### WORK REQUIRED
Top to bottom, output the entries that follow exactly.

[Dataset excerpts]

___

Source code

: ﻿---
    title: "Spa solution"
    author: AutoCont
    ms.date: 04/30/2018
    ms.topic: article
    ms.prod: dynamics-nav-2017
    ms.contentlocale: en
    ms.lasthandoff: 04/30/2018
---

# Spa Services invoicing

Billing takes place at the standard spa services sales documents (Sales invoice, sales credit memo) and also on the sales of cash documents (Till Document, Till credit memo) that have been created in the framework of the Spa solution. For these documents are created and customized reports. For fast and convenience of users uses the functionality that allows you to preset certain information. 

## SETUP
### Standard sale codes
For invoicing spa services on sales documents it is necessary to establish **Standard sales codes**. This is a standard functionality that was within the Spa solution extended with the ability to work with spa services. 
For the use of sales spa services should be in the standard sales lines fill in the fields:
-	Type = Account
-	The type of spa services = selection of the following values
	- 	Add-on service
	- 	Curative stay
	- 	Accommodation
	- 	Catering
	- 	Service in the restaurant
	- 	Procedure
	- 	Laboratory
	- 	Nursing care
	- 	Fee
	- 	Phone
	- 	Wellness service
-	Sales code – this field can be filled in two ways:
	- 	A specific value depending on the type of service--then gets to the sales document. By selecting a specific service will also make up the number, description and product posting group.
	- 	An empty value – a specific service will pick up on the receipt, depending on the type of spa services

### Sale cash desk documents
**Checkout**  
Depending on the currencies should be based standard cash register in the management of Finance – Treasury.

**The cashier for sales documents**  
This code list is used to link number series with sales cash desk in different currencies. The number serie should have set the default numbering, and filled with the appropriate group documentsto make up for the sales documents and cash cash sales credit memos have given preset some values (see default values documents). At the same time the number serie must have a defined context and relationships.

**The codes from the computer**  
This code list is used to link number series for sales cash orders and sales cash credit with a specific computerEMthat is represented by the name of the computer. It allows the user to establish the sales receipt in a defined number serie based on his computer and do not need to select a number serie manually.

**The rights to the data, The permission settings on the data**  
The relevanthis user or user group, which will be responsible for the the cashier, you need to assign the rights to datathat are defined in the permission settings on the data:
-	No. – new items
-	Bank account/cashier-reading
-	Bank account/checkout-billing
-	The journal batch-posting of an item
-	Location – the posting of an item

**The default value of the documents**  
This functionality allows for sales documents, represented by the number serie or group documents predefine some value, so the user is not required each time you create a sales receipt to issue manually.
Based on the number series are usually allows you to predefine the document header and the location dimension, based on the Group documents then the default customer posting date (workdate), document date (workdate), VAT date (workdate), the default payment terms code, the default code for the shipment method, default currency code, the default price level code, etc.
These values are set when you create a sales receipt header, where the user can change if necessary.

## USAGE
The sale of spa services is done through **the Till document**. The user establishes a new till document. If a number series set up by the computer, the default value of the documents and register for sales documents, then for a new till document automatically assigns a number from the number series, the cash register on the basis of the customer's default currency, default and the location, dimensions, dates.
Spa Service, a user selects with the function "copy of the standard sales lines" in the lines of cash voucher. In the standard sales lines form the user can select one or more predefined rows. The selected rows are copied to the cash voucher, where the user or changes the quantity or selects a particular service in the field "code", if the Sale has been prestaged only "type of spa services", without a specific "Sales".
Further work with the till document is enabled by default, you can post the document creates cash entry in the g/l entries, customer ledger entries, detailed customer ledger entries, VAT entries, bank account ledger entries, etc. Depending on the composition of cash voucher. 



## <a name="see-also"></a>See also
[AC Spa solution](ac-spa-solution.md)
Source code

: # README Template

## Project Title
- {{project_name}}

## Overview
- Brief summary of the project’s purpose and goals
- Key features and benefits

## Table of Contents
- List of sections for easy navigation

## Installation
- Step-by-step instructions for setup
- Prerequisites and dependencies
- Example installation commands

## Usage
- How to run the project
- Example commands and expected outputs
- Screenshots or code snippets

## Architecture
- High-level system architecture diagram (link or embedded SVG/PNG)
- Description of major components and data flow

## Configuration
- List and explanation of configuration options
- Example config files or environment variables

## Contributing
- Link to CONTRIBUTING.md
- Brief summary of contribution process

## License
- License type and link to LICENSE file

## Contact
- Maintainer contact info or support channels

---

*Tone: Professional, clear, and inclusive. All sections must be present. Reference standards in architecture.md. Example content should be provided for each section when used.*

___

### REPLY TO THE TASK
Source code

: ﻿---
    title: "Spa solution"
    author: AutoCont
    ms.date: 04/30/2018
    ms.topic: article
    ms.prod: dynamics-nav-2017
    ms.contentlocale: en
    ms.lasthandoff: 04/30/2018
---

# Spa Services invoicing

Billing takes place at the standard spa services sales documents (Sales invoice, sales credit memo) and also on the sales of cash documents (Till Document, Till credit memo) that have been created in the framework of the Spa solution. For these documents are created and customized reports. For fast and convenience of users uses the functionality that allows you to preset certain information. 

## SETUP
### Standard sale codes
For invoicing spa services on sales documents it is necessary to establish **Standard sales codes**. This is a standard functionality that was within the Spa solution extended with the ability to work with spa services. 
For the use of sales spa services should be in the standard sales lines fill in the fields:
-	Type = Account
-	The type of spa services = selection of the following values
	- 	Add-on service
	- 	Curative stay
	- 	Accommodation
	- 	Catering
	- 	Service in the restaurant
	- 	Procedure
	- 	Laboratory
	- 	Nursing care
	- 	Fee
	- 	Phone
	- 	Wellness service
-	Sales code – this field can be filled in two ways:
	- 	A specific value depending on the type of service--then gets to the sales document. By selecting a specific service will also make up the number, description and product posting group.
	- 	An empty value – a specific service will pick up on the receipt, depending on the type of spa services

### Sale cash desk documents
**Checkout**  
Depending on the currencies should be based standard cash register in the management of Finance – Treasury.

**The cashier for sales documents**  
This code list is used to link number series with sales cash desk in different currencies. The number serie should have set the default numbering, and filled with the appropriate group documentsto make up for the sales documents and cash cash sales credit memos have given preset some values (see default values documents). At the same time the number serie must have a defined context and relationships.

**The codes from the computer**  
This code list is used to link number series for sales cash orders and sales cash credit with a specific computerEMthat is represented by the name of the computer. It allows the user to establish the sales receipt in a defined number serie based on his computer and do not need to select a number serie manually.

**The rights to the data, The permission settings on the data**  
The relevanthis user or user group, which will be responsible for the the cashier, you need to assign the rights to datathat are defined in the permission settings on the data:
-	No. – new items
-	Bank account/cashier-reading
-	Bank account/checkout-billing
-	The journal batch-posting of an item
-	Location – the posting of an item

**The default value of the documents**  
This functionality allows for sales documents, represented by the number serie or group documents predefine some value, so the user is not required each time you create a sales receipt to issue manually.
Based on the number series are usually allows you to predefine the document header and the location dimension, based on the Group documents then the default customer posting date (workdate), document date (workdate), VAT date (workdate), the default payment terms code, the default code for the shipment method, default currency code, the default price level code, etc.
These values are set when you create a sales receipt header, where the user can change if necessary.

## USAGE
The sale of spa services is done through **the Till document**. The user establishes a new till document. If a number series set up by the computer, the default value of the documents and register for sales documents, then for a new till document automatically assigns a number from the number series, the cash register on the basis of the customer's default currency, default and the location, dimensions, dates.
Spa Service, a user selects with the function "copy of the standard sales lines" in the lines of cash voucher. In the standard sales lines form the user can select one or more predefined rows. The selected rows are copied to the cash voucher, where the user or changes the quantity or selects a particular service in the field "code", if the Sale has been prestaged only "type of spa services", without a specific "Sales".
Further work with the till document is enabled by default, you can post the document creates cash entry in the g/l entries, customer ledger entries, detailed customer ledger entries, VAT entries, bank account ledger entries, etc. Depending on the composition of cash voucher. 



## <a name="see-also"></a>See also
[AC Spa solution](ac-spa-solution.md)
Source code

: # README Template

## Project Title
- {{project_name}}

## Overview
- Brief summary of the project’s purpose and goals
- Key features and benefits

## Table of Contents
- List of sections for easy navigation

## Installation
- Step-by-step instructions for setup
- Prerequisites and dependencies
- Example installation commands

## Usage
- How to run the project
- Example commands and expected outputs
- Screenshots or code snippets

## Architecture
- High-level system architecture diagram (link or embedded SVG/PNG)
- Description of major components and data flow

## Configuration
- List and explanation of configuration options
- Example config files or environment variables

## Contributing
- Link to CONTRIBUTING.md
- Brief summary of contribution process

## License
- License type and link to LICENSE file

## Contact
- Maintainer contact info or support channels

---

*Tone: Professional, clear, and inclusive. All sections must be present. Reference standards in architecture.md. Example content should be provided for each section when used.*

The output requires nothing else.